Task descriptions are particularly effective for:

Text Summarization and Analysis When extracting article content, you can guide the AI to focus on specific aspects like key findings, methodology, and implications. For example, you might instruct the system to "Create a three-paragraph summary where the first paragraph covers the main announcement, the second details the methodology, and the third discusses potential industry impact."

Sentiment Analysis with Custom Parameters Rather than getting a simple positive/negative classification, you can specify exactly how sentiment should be evaluated. For instance: "Analyze sentiment by considering technical specifications, user reviews, and price-to-feature ratio, with extra weight given to professional reviewer opinions."

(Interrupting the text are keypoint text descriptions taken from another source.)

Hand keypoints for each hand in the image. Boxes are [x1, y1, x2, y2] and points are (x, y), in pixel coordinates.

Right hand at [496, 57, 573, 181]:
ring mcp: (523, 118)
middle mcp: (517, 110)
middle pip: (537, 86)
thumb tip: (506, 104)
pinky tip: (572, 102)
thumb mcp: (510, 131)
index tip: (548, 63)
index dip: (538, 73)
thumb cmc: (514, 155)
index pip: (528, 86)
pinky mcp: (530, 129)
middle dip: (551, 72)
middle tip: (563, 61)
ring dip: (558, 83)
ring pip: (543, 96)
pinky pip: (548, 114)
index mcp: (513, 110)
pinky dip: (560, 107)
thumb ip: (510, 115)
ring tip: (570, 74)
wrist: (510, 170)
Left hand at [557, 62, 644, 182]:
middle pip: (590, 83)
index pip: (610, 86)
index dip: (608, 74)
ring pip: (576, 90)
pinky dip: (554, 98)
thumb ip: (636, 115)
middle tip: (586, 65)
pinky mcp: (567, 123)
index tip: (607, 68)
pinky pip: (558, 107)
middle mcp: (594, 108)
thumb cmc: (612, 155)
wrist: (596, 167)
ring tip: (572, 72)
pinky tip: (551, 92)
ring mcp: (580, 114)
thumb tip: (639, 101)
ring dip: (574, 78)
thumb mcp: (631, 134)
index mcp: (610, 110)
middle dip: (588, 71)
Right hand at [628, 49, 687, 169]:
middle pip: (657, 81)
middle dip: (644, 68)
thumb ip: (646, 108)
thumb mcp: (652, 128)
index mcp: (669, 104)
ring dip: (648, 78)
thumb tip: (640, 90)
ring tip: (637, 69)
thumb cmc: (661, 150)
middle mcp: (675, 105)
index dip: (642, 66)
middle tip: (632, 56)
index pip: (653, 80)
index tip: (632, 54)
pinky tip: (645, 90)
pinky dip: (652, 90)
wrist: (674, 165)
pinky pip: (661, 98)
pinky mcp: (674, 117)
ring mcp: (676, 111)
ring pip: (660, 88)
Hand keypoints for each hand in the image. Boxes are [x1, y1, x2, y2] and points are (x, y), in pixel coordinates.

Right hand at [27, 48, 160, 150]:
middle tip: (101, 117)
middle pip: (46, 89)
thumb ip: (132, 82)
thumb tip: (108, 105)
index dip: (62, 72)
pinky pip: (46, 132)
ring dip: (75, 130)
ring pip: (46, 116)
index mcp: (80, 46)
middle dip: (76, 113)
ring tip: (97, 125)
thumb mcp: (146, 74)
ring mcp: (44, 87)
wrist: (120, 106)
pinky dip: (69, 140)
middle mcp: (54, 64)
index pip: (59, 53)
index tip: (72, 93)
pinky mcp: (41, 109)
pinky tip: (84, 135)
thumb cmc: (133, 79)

Language Translation with Context When dealing with multilingual content, you can provide context-specific translation instructions like "Translate product descriptions while maintaining technical terminology in English" or "Adapt idiomatic expressions to target culture while preserving the original meaning."

Complex Data Relationships For websites where related information isn't directly connected, you can guide the AI to make logical connections. For example: "Cross-reference product specifications with compatibility information listed in different sections of the page, and create a consolidated compatibility matrix."

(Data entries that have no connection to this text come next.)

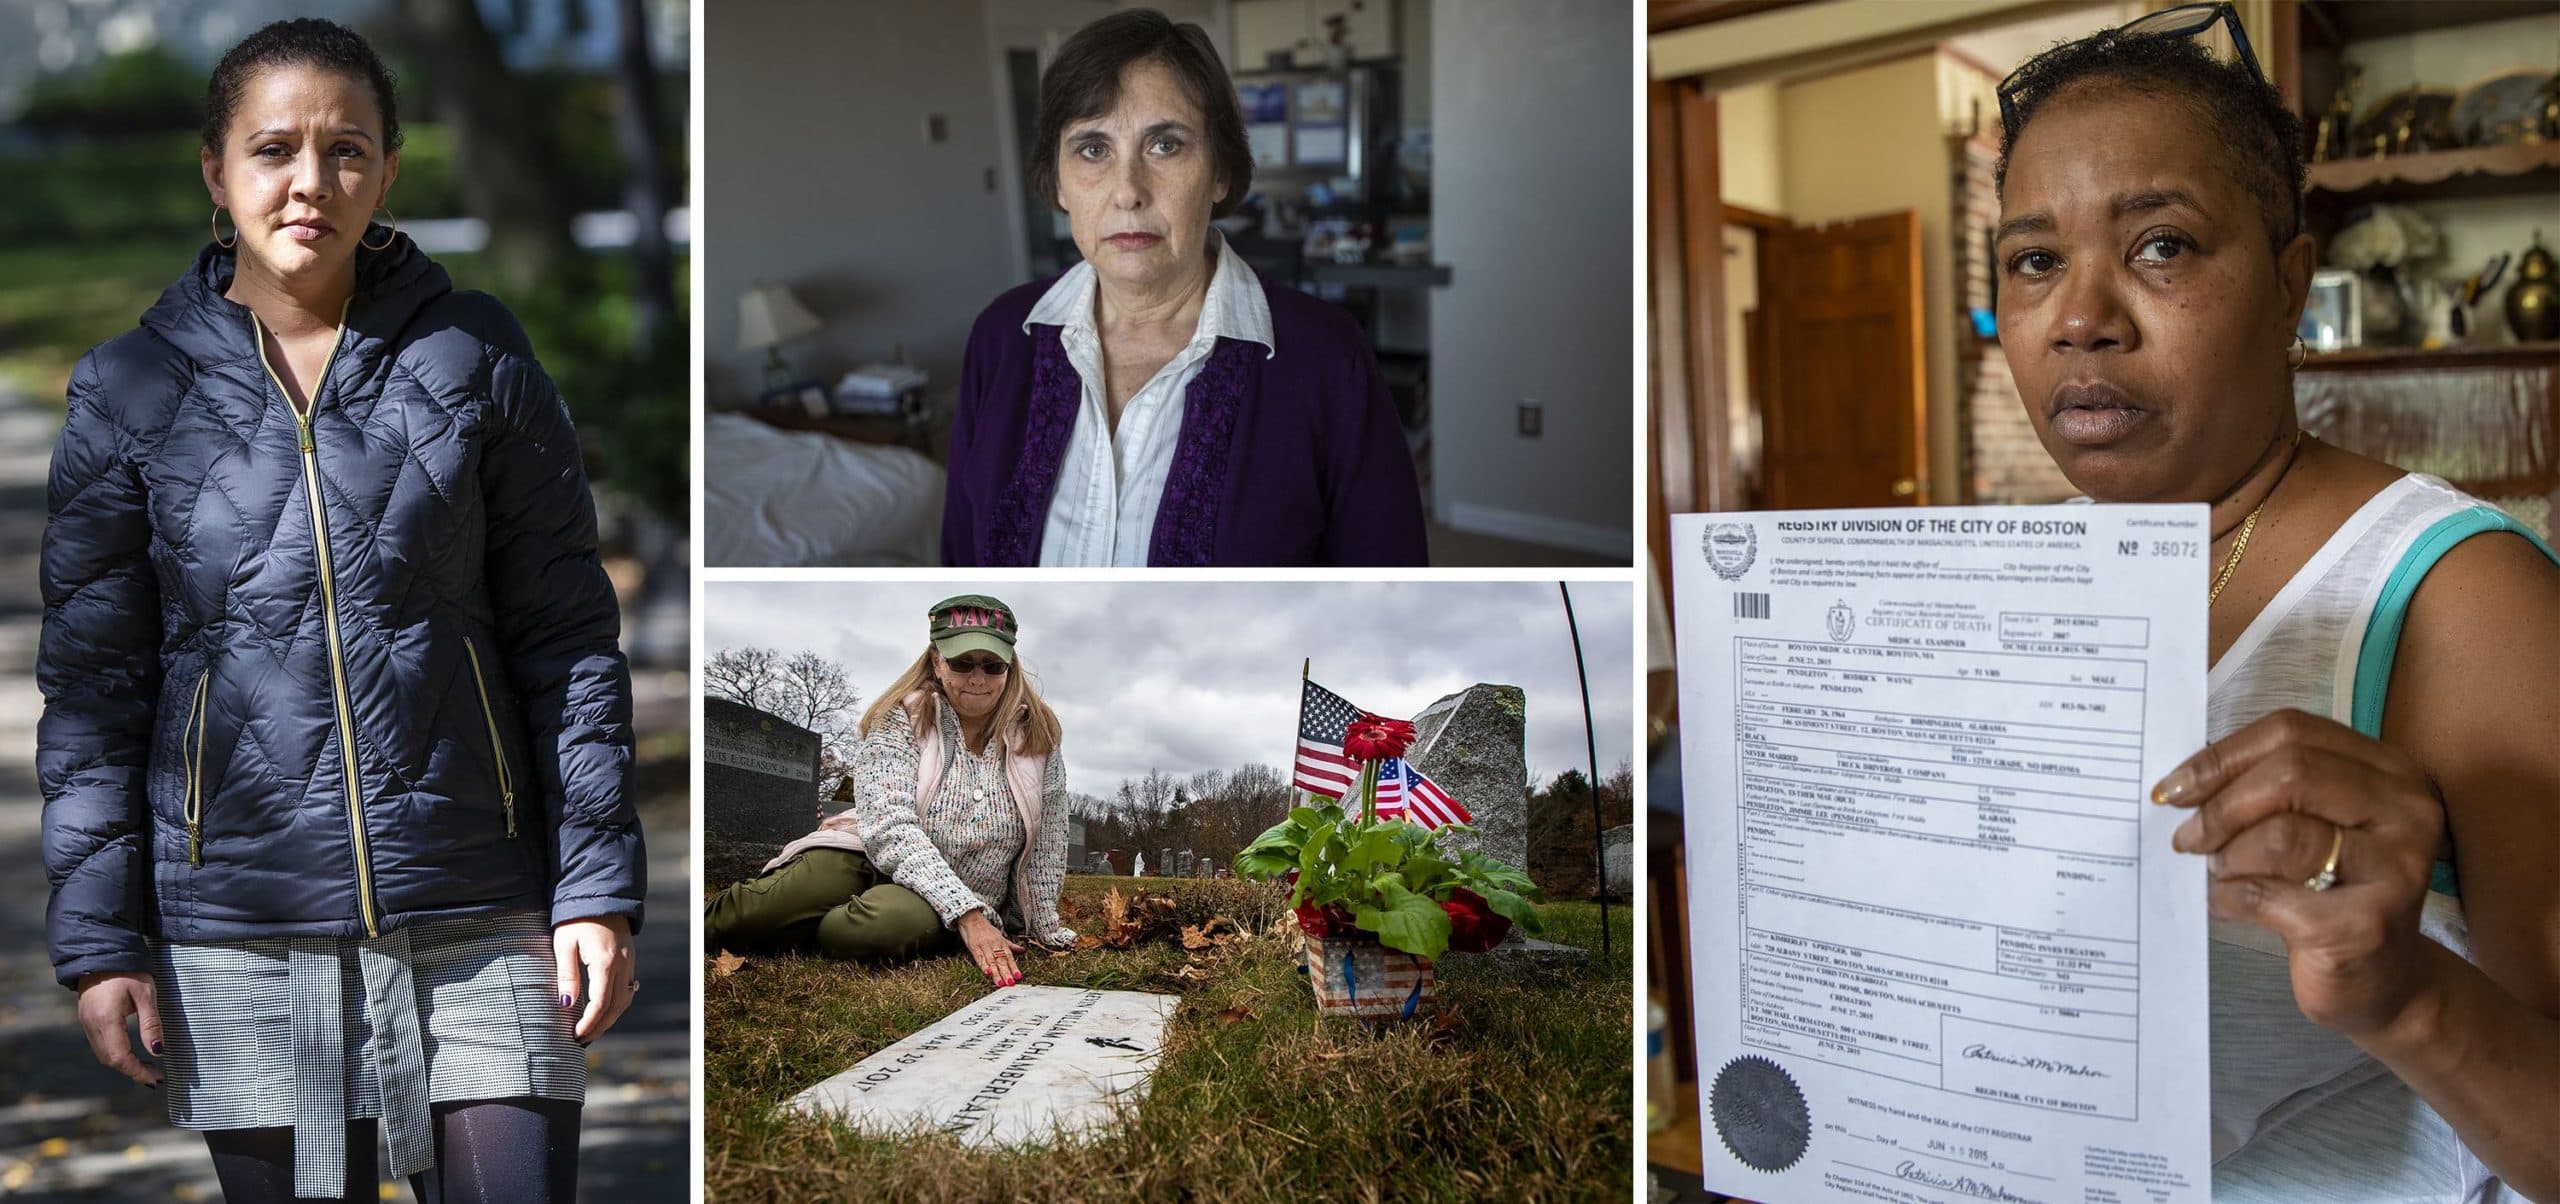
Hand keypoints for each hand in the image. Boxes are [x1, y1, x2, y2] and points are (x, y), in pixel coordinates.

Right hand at [75, 971, 161, 1085]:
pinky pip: (101, 1045)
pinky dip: (117, 1054)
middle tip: (156, 1076)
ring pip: (104, 1055)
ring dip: (125, 1065)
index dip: (138, 1071)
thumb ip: (151, 1024)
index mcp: (106, 1019)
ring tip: (148, 1068)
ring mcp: (86, 1023)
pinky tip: (133, 1054)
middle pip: (110, 1060)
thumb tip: (158, 1052)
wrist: (102, 955)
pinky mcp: (87, 1020)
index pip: (120, 1057)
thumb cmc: (128, 972)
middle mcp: (92, 1025)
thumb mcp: (146, 995)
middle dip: (133, 1071)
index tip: (157, 1079)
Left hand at [554, 915, 636, 1043]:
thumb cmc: (575, 918)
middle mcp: (622, 963)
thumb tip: (565, 1004)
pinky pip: (628, 988)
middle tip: (582, 1040)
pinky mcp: (629, 958)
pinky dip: (617, 1004)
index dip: (589, 1023)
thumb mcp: (564, 944)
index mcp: (604, 961)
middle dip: (600, 1026)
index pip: (600, 1002)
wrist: (600, 895)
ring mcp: (629, 961)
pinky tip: (603, 1011)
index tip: (575, 1035)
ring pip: (625, 999)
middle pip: (617, 1006)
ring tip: (592, 1030)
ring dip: (610, 1018)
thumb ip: (566, 975)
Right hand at [955, 909, 1023, 985]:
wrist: (971, 918)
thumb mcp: (1000, 936)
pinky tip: (987, 972)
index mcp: (1001, 942)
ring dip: (996, 973)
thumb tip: (1023, 950)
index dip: (1014, 967)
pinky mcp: (974, 947)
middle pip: (1001, 960)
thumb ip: (1010, 945)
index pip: (1009, 957)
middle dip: (1006, 973)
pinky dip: (983, 965)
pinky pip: (979, 957)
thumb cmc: (986, 929)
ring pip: (991, 961)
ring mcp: (984, 946)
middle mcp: (994, 944)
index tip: (1018, 976)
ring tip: (1000, 982)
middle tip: (1010, 983)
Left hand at [2153, 708, 2445, 1036]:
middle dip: (2221, 807)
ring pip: (2283, 834)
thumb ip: (2263, 788)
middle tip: (2188, 838)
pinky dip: (2230, 897)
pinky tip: (2228, 905)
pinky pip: (2269, 894)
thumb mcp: (2309, 824)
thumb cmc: (2330, 892)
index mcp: (2389, 771)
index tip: (2175, 788)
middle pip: (2290, 774)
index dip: (2223, 756)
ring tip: (2221, 872)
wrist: (2378, 981)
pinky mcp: (2367, 925)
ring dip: (2229, 855)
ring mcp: (2397, 867)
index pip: (2293, 732)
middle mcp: (2407, 811)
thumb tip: (2184, 778)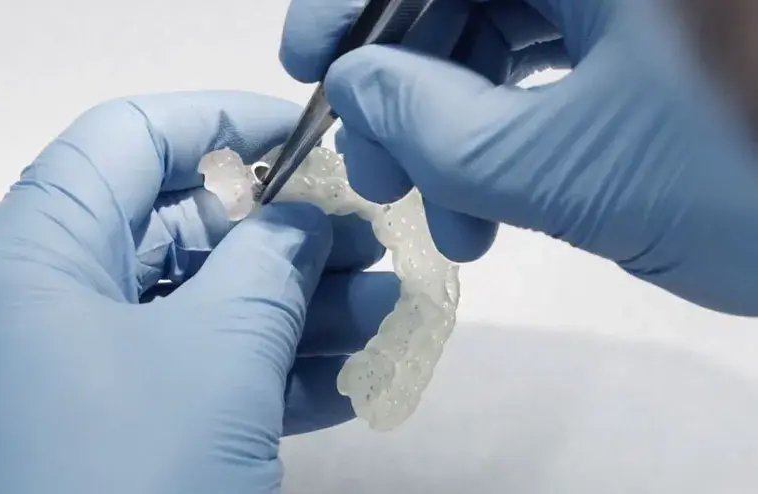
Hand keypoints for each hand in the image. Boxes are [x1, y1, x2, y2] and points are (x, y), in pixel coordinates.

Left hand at [0, 92, 396, 492]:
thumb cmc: (130, 484)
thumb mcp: (218, 361)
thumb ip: (270, 266)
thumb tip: (303, 223)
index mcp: (18, 257)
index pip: (126, 139)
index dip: (226, 125)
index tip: (312, 137)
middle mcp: (10, 310)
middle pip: (159, 232)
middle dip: (277, 240)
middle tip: (371, 247)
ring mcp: (33, 385)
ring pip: (173, 317)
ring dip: (280, 316)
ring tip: (383, 317)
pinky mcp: (64, 447)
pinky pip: (162, 385)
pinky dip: (245, 378)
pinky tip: (340, 382)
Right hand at [280, 0, 757, 315]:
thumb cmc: (752, 186)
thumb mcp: (565, 170)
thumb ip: (434, 127)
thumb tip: (354, 87)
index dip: (353, 4)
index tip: (311, 66)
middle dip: (407, 91)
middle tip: (382, 180)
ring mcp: (644, 1)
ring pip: (508, 37)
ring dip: (460, 131)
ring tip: (454, 223)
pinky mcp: (665, 38)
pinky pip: (559, 64)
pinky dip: (516, 133)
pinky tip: (501, 202)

Custom Formatting and Validation Rules You can specify exact formatting requirements: "Extract prices across different currencies, normalize them to USD using current exchange rates, and format them with exactly two decimal places."

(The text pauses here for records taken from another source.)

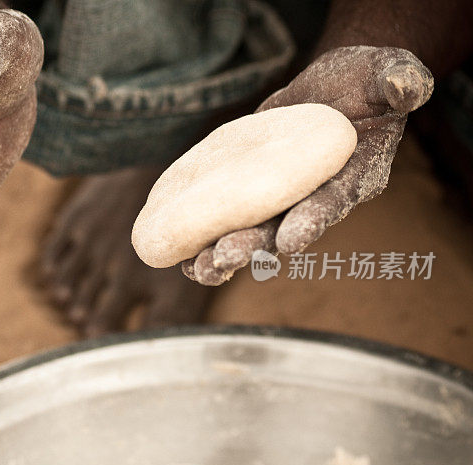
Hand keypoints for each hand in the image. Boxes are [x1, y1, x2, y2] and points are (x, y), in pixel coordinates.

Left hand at [182, 46, 432, 284]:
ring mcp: (282, 198)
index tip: (291, 241)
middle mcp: (315, 196)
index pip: (333, 200)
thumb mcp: (384, 73)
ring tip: (196, 267)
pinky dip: (207, 237)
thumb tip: (405, 86)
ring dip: (224, 252)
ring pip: (253, 232)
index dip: (313, 220)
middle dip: (254, 244)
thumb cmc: (365, 82)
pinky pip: (231, 218)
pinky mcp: (253, 191)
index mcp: (354, 176)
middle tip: (223, 257)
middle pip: (284, 227)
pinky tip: (182, 256)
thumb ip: (396, 80)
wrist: (334, 90)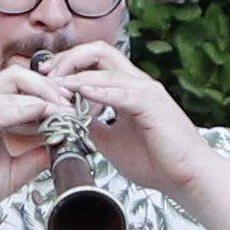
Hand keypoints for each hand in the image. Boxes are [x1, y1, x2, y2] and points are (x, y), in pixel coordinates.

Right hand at [0, 65, 59, 229]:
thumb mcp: (15, 171)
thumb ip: (37, 155)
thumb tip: (65, 144)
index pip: (23, 88)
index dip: (51, 94)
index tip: (74, 110)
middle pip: (18, 76)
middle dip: (49, 86)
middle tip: (71, 105)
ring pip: (10, 84)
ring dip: (42, 95)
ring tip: (63, 111)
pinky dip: (22, 109)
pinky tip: (42, 113)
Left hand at [27, 33, 207, 199]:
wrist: (186, 178)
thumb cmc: (156, 161)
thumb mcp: (112, 142)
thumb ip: (94, 127)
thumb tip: (74, 122)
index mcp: (127, 89)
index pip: (94, 61)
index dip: (67, 64)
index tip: (44, 77)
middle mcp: (137, 83)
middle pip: (99, 52)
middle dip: (67, 59)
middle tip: (44, 73)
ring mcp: (146, 91)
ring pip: (106, 68)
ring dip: (76, 75)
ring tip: (53, 84)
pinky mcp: (152, 104)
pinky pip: (121, 91)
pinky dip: (98, 89)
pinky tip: (79, 91)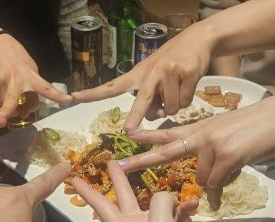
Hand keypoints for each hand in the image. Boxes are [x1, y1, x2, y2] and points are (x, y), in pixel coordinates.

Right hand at [0, 29, 71, 117]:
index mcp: (29, 75)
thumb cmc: (17, 57)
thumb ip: (32, 89)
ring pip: (3, 108)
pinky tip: (4, 106)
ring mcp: (0, 83)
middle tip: (21, 115)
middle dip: (15, 115)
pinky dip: (0, 109)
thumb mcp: (30, 68)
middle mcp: (14, 80)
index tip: (68, 100)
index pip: (45, 87)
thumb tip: (26, 111)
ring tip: (14, 105)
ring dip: (10, 112)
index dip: (56, 96)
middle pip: (12, 106)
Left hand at [71, 23, 211, 130]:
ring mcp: (169, 72)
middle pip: (141, 100)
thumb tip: (159, 115)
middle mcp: (151, 73)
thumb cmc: (172, 63)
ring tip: (177, 88)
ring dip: (174, 105)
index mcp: (138, 74)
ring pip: (169, 109)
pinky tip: (188, 84)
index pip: (112, 85)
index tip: (75, 96)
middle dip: (135, 116)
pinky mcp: (187, 73)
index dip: (94, 93)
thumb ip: (152, 99)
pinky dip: (186, 100)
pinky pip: (184, 103)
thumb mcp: (156, 77)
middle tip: (128, 130)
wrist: (199, 39)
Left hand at [72, 160, 225, 221]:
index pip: (101, 204)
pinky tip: (194, 206)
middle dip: (121, 180)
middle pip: (124, 197)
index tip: (74, 179)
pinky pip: (173, 216)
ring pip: (156, 205)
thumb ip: (160, 201)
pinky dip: (182, 210)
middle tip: (113, 161)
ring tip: (184, 198)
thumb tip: (168, 198)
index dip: (88, 190)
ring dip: (170, 200)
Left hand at [118, 90, 274, 208]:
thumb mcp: (232, 131)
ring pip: (201, 175)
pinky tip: (216, 202)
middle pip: (167, 150)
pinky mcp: (227, 154)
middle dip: (143, 159)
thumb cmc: (264, 124)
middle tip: (121, 166)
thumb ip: (214, 147)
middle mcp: (203, 133)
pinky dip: (215, 194)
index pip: (169, 131)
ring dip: (209, 186)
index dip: (148, 135)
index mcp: (203, 127)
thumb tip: (210, 170)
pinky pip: (215, 182)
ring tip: (220, 188)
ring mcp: (213, 143)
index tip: (128, 136)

Here's an example showing how to use task descriptions for complex scraping tasks like news summarization:

from rocketscraper import RocketClient

try:
client = RocketClient('YOUR_API_KEY')

schema = {
"title": "string",
"content": "string",
"summary": "string",
"sentiment": "string",
"key_points": [
{
"description": "string"
}
]
}

task_description = """
Extract and analyze the article content following these steps:

1. Create a concise 3-sentence summary that covers:
- Main announcement or finding
- Key technical details or methodology
- Potential impact or implications

2. Analyze the overall sentiment considering:
- Language tone and word choice
- Reported outcomes and implications
- Expert opinions and quotes
Return either 'positive', 'negative', or 'neutral'

3. Extract 3-5 key points that:
- Highlight major findings
- Include relevant statistics or data
- Capture significant implications
"""

result = client.scrape(
'https://example.com/news-article',
schema,
task_description=task_description
)
print(result)
except Exception as e:
print(f"Error: {e}")

Example Response

{
"title": "Breaking News: Tech Innovation",
"content": "Silicon Valley startup TechCorp unveiled a groundbreaking quantum computing breakthrough today. The new technology promises to solve complex calculations in seconds that would take traditional computers years to process. Early testing shows the system operating at unprecedented efficiency levels, with potential applications ranging from drug discovery to climate modeling.",
"summary": "A groundbreaking quantum computing breakthrough was announced by TechCorp. The new system can perform complex calculations exponentially faster than traditional computers. Early testing demonstrates exceptional efficiency with wide-ranging potential applications.",
"sentiment": "positive",
"key_points": [
{
"description": "TechCorp announced a groundbreaking quantum computing breakthrough"
},
{
"description": "The new technology promises to solve complex calculations exponentially faster than traditional computers"
},
{
"description": "Early testing demonstrates exceptional efficiency with wide-ranging potential applications"
}
]
}

Response Format

The API response will always match the structure defined in your schema, returning extracted data in the exact format and types you specified. Any fields that cannot be extracted will return null.